= Beginning of Section =
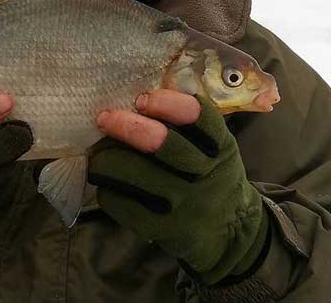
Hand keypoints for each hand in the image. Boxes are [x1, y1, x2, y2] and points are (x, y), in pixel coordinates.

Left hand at [90, 91, 268, 284]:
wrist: (232, 232)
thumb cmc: (212, 174)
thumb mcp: (216, 147)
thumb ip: (189, 125)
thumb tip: (135, 99)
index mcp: (218, 145)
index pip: (197, 116)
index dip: (166, 103)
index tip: (141, 99)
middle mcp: (204, 173)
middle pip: (160, 143)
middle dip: (126, 126)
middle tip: (104, 119)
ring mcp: (184, 203)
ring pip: (135, 173)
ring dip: (106, 159)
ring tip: (97, 154)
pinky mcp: (164, 229)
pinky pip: (125, 205)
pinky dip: (108, 189)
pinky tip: (105, 182)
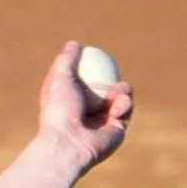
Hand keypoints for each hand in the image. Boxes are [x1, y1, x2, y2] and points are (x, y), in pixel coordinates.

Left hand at [37, 40, 131, 170]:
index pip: (82, 83)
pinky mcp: (116, 131)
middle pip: (104, 89)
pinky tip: (117, 108)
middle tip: (112, 70)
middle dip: (110, 79)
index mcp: (69, 103)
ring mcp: (101, 123)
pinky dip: (124, 104)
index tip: (95, 57)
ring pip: (119, 97)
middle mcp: (85, 114)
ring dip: (122, 90)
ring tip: (116, 91)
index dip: (89, 70)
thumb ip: (67, 60)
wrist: (70, 143)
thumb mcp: (60, 78)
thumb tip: (75, 44)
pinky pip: (126, 110)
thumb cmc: (60, 111)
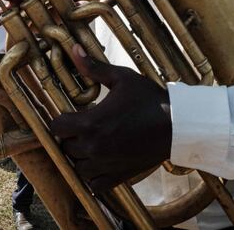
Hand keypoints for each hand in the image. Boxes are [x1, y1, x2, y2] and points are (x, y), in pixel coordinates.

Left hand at [50, 44, 171, 192]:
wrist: (177, 125)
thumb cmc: (149, 99)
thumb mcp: (121, 78)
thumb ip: (94, 67)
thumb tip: (74, 49)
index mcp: (91, 123)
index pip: (56, 127)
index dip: (61, 120)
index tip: (71, 115)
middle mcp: (94, 147)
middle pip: (65, 147)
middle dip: (71, 137)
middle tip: (85, 126)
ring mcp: (105, 165)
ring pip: (77, 167)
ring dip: (81, 157)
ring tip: (93, 143)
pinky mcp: (118, 176)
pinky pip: (94, 185)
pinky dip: (93, 177)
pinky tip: (101, 162)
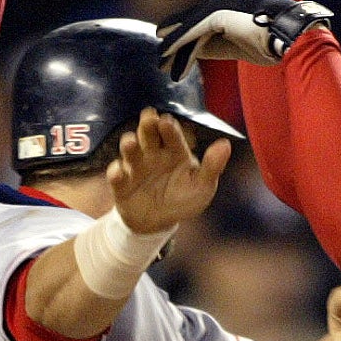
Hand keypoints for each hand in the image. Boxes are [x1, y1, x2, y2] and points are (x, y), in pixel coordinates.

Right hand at [108, 109, 229, 235]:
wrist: (157, 223)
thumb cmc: (182, 199)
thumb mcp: (202, 186)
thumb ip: (212, 167)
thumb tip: (225, 144)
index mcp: (174, 152)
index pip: (172, 136)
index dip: (170, 129)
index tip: (167, 122)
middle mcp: (153, 154)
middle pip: (149, 135)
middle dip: (147, 125)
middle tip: (149, 116)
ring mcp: (136, 167)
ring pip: (131, 152)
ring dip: (129, 145)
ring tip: (130, 142)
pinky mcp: (122, 184)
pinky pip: (117, 177)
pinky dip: (115, 173)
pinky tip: (118, 172)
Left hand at [158, 0, 333, 79]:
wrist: (292, 33)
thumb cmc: (274, 41)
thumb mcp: (240, 45)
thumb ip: (217, 45)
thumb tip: (195, 53)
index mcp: (230, 3)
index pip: (202, 22)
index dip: (186, 39)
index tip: (173, 53)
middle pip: (192, 23)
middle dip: (175, 42)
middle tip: (161, 59)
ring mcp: (220, 4)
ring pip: (190, 29)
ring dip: (174, 48)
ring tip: (161, 64)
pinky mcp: (218, 14)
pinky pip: (193, 33)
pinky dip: (179, 46)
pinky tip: (167, 56)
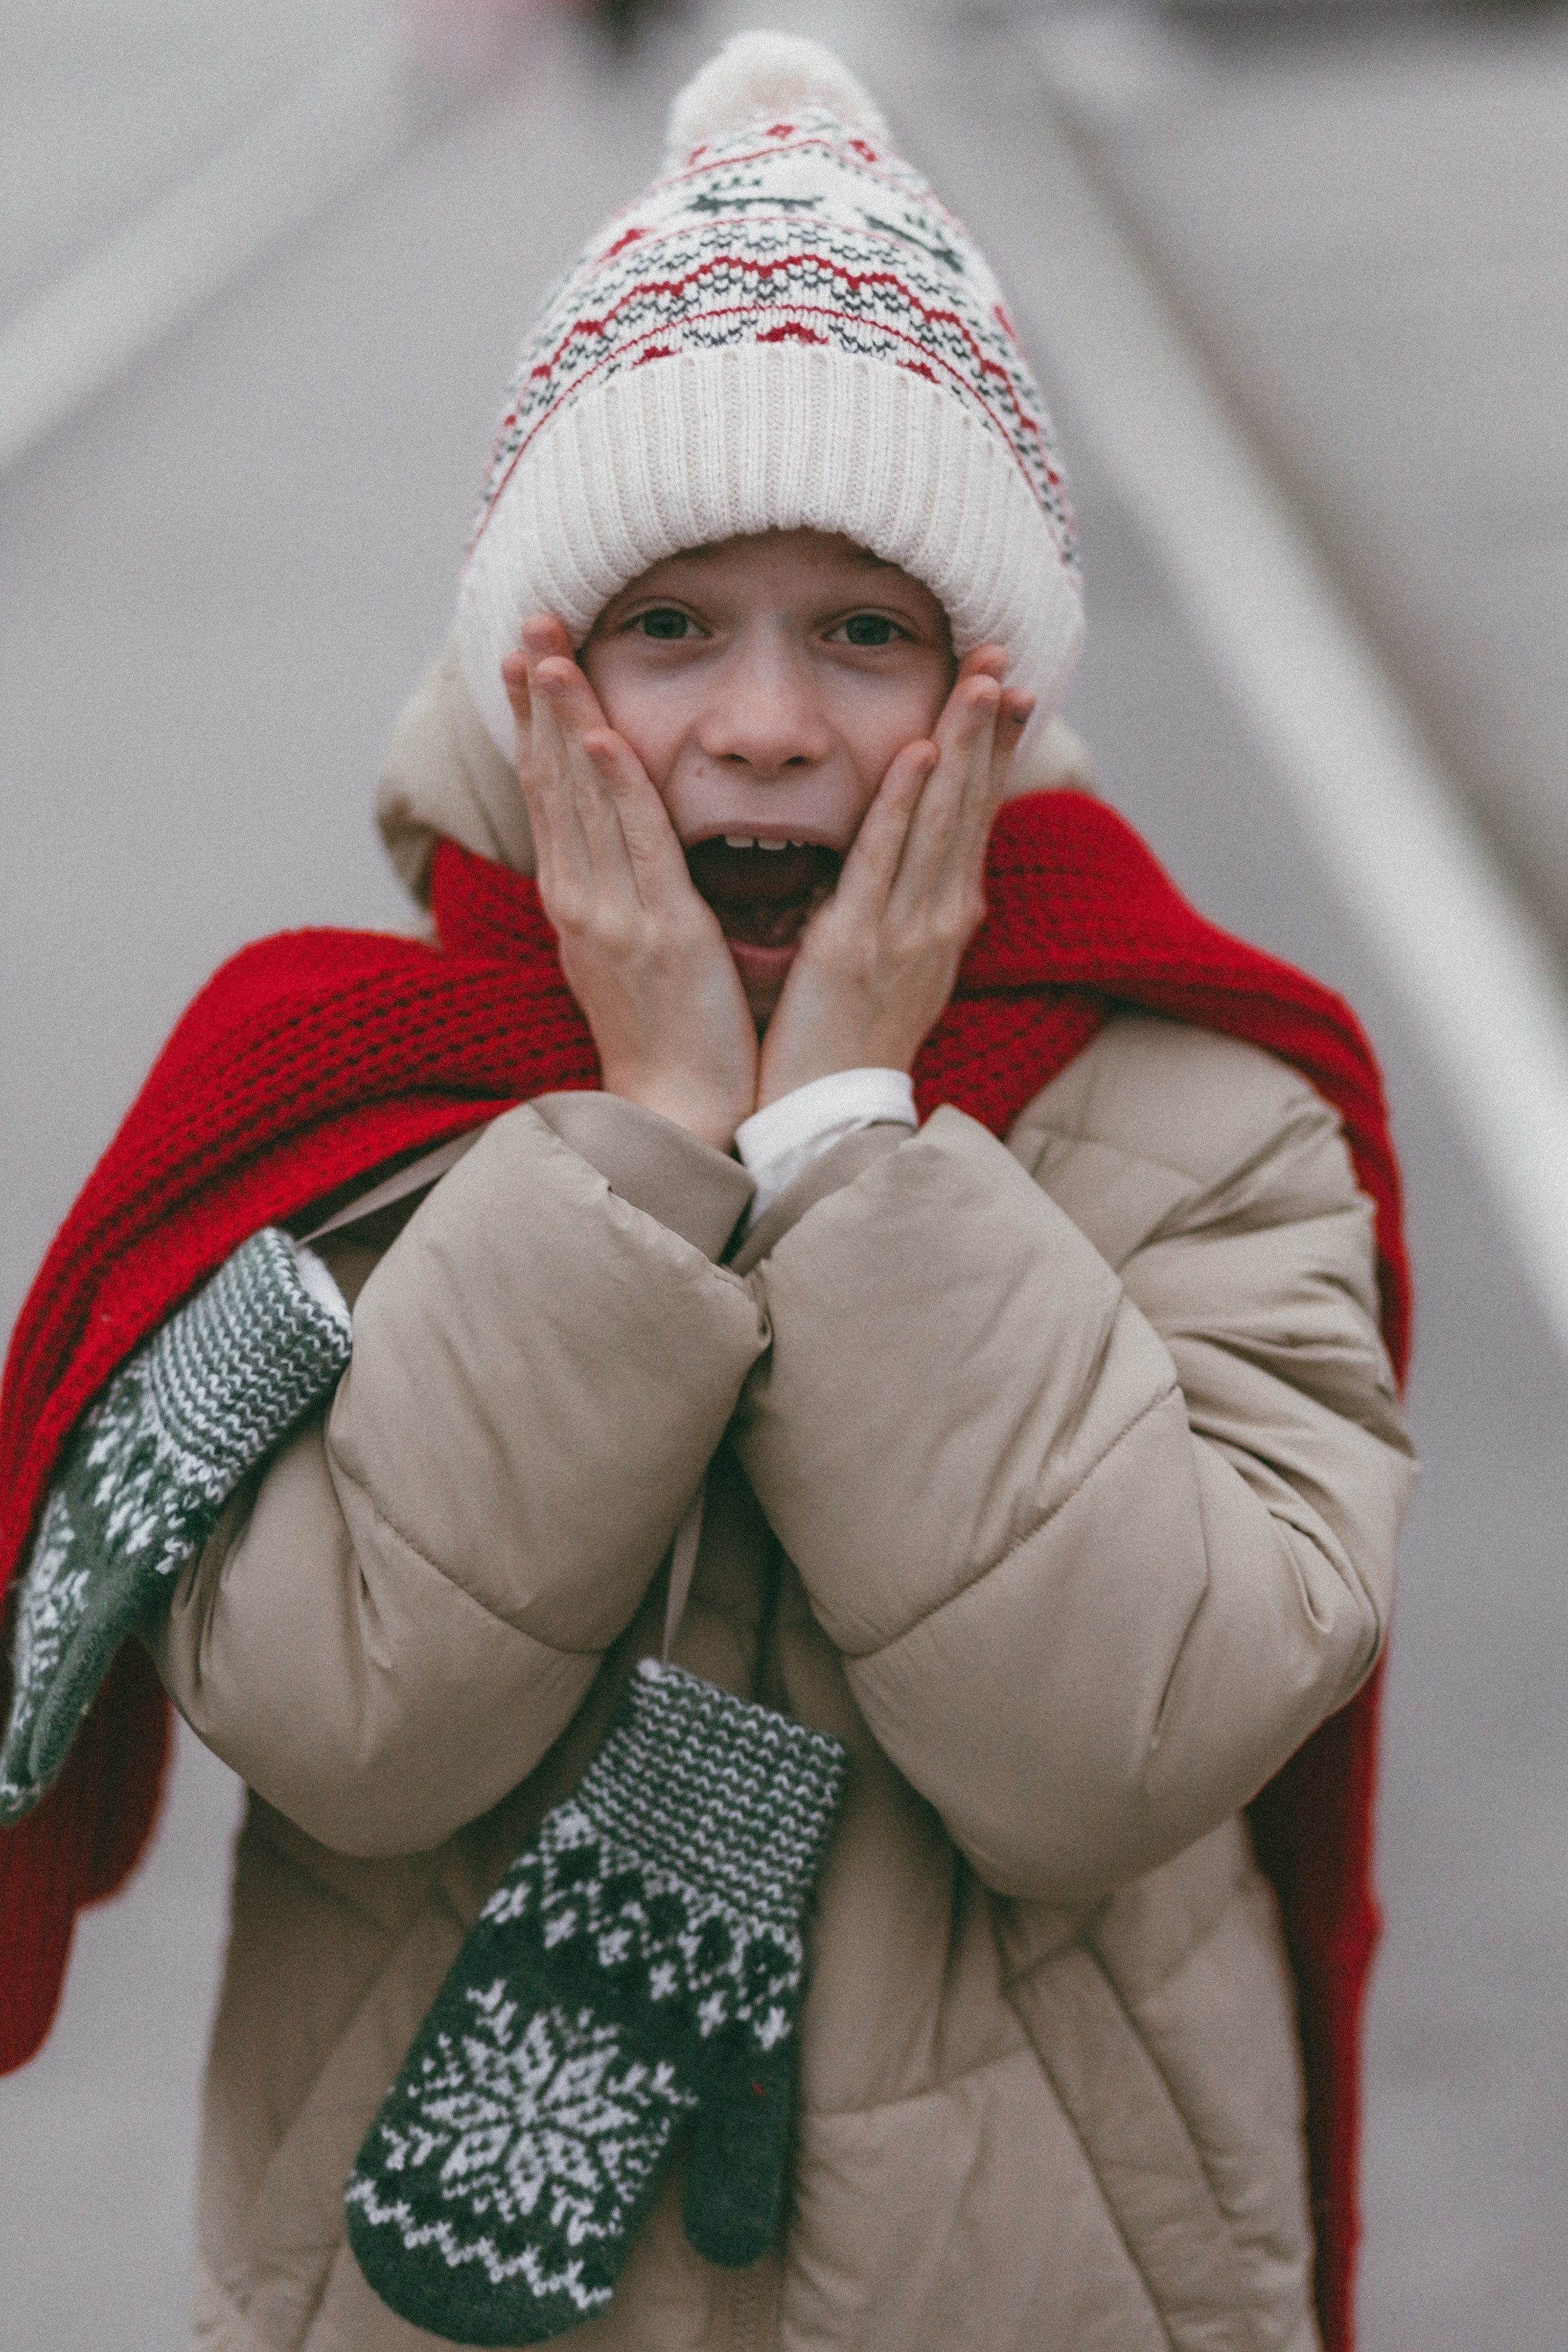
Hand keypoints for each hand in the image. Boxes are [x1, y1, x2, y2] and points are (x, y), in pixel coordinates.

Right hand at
= End of Section =
:: Requirement ::
Leave out the pictures; repeat the data exactly.

:: Response below ::
Hand keypoints for each hand in the image. Boxes are [x1, y1, x2, y2] and points are (x, y), in pixel coordinates.

Left hand at [90, 91, 268, 284]:
wrist: (232, 232)
thumb cmc: (212, 174)
thumb mcp: (216, 147)
thumb ip: (189, 125)
thumb tip: (135, 99)
index mcp: (218, 145)
index pip: (197, 116)
index dip: (166, 103)
index tip: (141, 99)
middle mcp: (204, 173)
middle pip: (160, 143)
middle dip: (126, 126)
middle tip: (104, 119)
ring mcp: (184, 203)
ring pip: (135, 173)
ring dip: (106, 159)
ring tip: (97, 154)
pinky mcp: (164, 229)
pinky pip: (125, 205)
pinky dip: (108, 189)
pinky tip: (105, 182)
Hand keypoints for each hand in the image. Boxes are [x1, y1, x2, y2] and points are (x, y), in pixel coordinates.

Left hand at [37, 40, 131, 170]:
index pip: (82, 83)
pinky mcp: (116, 131)
middle pip: (104, 89)
pinky tip: (117, 108)
middle tip: (112, 70)
middle dip: (110, 79)
index mcp: (69, 103)
ring mcp: (101, 123)
pinky dip: (124, 104)
index tip: (95, 57)
ring pip: (119, 97)
middle mcp: (85, 114)
ring dip: (122, 90)
ring tip: (116, 91)
index dip: (89, 70)
thumb ip: (67, 60)
wrist: (70, 143)
thumb mcp: (60, 78)
thumb tip: (75, 44)
pinky pip: (126, 110)
thumb cmc: (60, 111)
Hand keypoints for each hand in the image. Boxes are [x1, y1, x2, y2] and points are (x, y), in pixel coordinates.

Left hand at [50, 44, 171, 192]:
wrist: (177, 125)
thumb cmc: (149, 99)
thumb mcp: (121, 78)
thumb ip: (94, 67)
thumb tip: (74, 49)
index mcp: (91, 123)
index pip: (56, 127)
index dip: (61, 120)
index tip: (71, 115)
middle mcp: (94, 147)
middle pip: (65, 147)
middle dip: (71, 137)
middle tip: (85, 126)
ring mcp: (105, 165)
ring pip: (77, 167)
ring dip: (81, 157)
ring tip: (93, 143)
pinky mcp: (118, 176)
pinky pip: (94, 185)
pinky dip: (93, 177)
pinky tip: (101, 162)
Hand keypoints for each hand in the image. Boxes are [x1, y1, x2, y2] and points are (x, y), in pixel coordinates.

Right hand at [108, 109, 229, 235]:
wrist: (157, 223)
thumb cmc: (182, 199)
thumb mcp: (202, 186)
thumb ip: (212, 167)
thumb tip: (225, 144)
index mcp: (174, 152)
index pip: (172, 136)
index dip: (170, 129)
index tip: (167, 122)
middle mcp: (153, 154)
middle pip: (149, 135)
middle dip: (147, 125)
middle tip: (149, 116)
ring mcp: (136, 167)
ring pip: (131, 152)
ring dip: (129, 145)
ring tip: (130, 142)
pinky mcp: (122, 184)
pinky pip: (117, 177)
pinky dip: (115, 173)
pinky tip: (118, 172)
Left hand at [158, 0, 333, 79]:
wrist: (292, 33)
thumb cmc: (274, 41)
thumb mcp: (240, 45)
thumb ip: (217, 45)
thumb tip: (195, 53)
index mcp: (230, 3)
index pip: (202, 22)
index dip: (186, 39)
index tip: (173, 53)
middle pip: (192, 23)
middle dip: (175, 42)
middle tip: (161, 59)
ring mcp: (220, 4)
ring pip: (190, 29)
ring dip: (174, 48)
ring tip: (161, 64)
pinky mcp: (218, 14)
pinky pip: (193, 33)
pinky dip: (179, 46)
pinky tip: (167, 56)
Hand keypoints for each hand in the image. Boxes are [x1, y1, x2, y2] and points are (x, y), in pixel coordinates.

Right hand at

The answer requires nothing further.